[Records to process]

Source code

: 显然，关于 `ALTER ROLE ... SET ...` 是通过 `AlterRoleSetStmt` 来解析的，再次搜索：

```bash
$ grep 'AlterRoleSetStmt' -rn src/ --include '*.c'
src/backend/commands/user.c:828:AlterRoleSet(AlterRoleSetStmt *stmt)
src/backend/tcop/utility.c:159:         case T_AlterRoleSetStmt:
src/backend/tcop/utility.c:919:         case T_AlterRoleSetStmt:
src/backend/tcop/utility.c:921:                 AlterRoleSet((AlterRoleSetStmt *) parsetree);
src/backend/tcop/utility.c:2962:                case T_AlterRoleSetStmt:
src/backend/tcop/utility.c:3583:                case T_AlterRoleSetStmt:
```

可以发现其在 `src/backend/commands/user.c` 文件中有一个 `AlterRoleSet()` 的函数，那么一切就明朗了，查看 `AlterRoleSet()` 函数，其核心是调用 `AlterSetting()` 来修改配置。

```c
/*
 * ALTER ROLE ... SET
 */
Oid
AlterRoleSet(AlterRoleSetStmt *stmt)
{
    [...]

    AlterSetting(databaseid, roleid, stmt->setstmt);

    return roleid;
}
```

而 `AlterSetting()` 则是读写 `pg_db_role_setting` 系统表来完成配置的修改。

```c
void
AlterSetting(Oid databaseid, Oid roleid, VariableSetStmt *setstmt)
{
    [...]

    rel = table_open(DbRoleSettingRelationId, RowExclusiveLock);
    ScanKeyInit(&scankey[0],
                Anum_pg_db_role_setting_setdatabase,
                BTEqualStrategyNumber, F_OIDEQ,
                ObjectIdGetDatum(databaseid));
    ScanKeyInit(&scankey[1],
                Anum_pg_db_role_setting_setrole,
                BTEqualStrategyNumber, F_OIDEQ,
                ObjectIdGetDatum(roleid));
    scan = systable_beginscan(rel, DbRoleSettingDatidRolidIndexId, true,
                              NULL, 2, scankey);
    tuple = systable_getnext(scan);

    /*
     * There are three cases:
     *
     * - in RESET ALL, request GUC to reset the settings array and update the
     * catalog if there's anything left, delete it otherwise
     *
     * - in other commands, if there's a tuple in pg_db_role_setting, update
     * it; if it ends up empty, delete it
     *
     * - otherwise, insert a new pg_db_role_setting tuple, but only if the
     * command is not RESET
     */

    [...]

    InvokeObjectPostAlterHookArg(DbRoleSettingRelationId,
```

[/Records to process]
[Records to process]

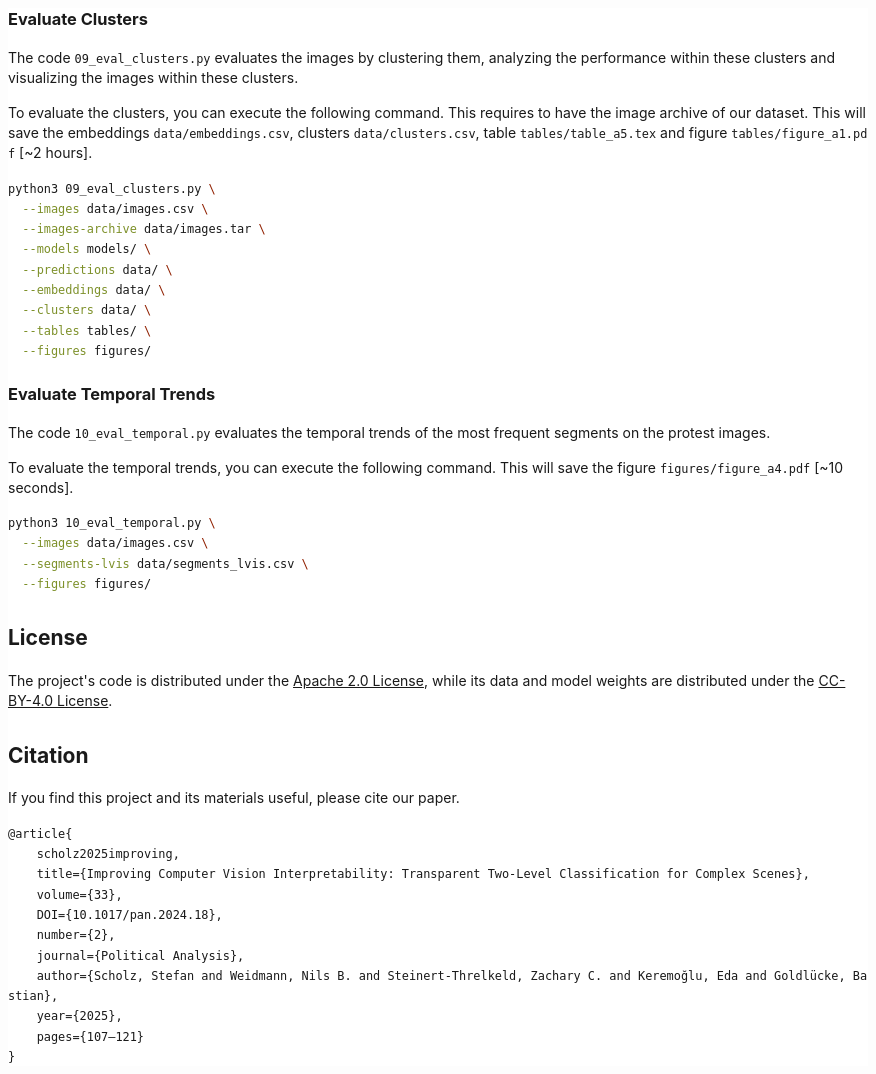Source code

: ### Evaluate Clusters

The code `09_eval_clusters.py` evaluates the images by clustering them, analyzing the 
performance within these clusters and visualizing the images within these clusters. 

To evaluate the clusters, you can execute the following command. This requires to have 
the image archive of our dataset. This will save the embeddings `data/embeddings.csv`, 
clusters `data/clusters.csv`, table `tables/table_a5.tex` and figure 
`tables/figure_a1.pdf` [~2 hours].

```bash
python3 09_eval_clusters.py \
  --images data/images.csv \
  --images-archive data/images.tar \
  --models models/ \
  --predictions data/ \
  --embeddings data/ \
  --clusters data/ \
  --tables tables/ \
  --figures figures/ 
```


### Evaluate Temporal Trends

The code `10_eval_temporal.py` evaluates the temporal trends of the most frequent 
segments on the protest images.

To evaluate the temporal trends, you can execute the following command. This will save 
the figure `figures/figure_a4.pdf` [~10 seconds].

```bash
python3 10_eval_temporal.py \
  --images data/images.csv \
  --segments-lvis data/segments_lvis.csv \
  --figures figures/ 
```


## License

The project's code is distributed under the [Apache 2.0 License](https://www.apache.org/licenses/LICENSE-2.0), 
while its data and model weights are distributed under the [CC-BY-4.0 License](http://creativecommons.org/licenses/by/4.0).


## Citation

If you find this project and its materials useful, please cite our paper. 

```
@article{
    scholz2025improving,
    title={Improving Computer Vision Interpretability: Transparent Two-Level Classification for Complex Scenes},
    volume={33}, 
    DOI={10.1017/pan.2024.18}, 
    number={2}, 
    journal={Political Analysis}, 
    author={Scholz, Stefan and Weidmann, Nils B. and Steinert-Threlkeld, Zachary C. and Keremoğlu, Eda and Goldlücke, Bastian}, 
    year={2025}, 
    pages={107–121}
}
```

[/Records to process]
[Records to process]

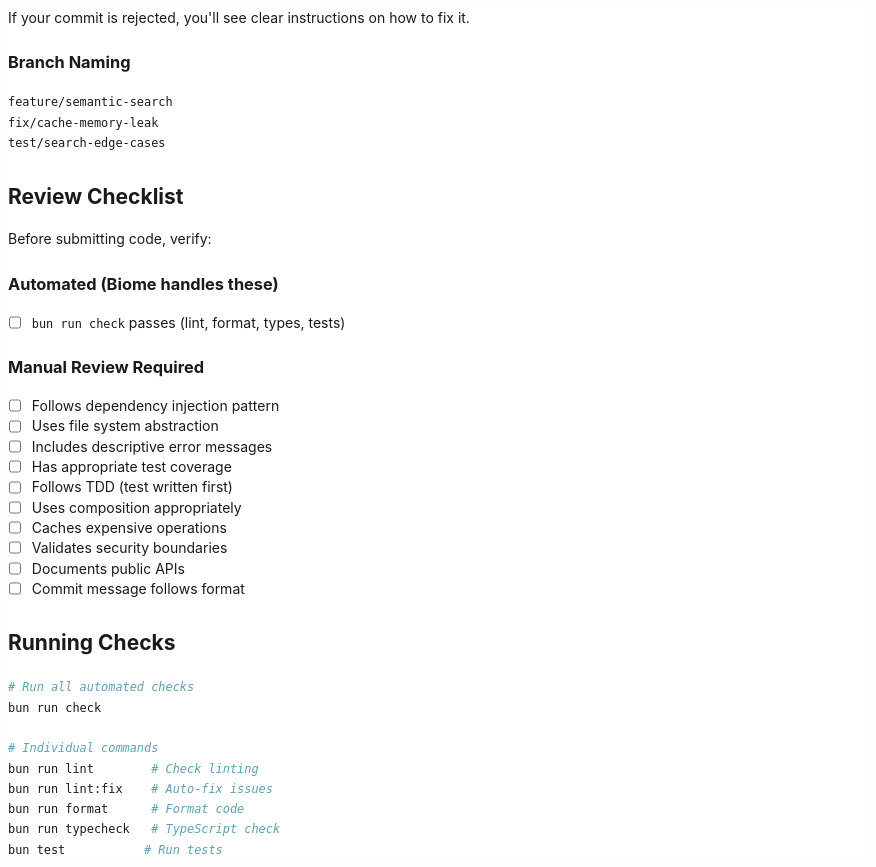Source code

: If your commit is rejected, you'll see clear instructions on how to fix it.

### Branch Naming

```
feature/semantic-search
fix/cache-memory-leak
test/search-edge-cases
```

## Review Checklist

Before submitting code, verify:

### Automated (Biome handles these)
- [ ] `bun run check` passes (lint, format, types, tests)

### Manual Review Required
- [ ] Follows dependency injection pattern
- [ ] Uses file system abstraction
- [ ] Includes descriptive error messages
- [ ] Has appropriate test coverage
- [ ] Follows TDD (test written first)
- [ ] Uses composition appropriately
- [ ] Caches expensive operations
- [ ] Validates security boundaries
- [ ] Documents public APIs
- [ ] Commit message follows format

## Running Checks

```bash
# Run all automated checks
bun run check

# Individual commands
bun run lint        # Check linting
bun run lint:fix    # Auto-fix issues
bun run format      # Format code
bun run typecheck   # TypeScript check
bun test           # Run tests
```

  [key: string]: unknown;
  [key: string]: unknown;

[/Records to process]

The response must contain each line above that holds the string "ObjectIdGetDatum".

                ObjectIdGetDatum(databaseid));
                ObjectIdGetDatum(roleid));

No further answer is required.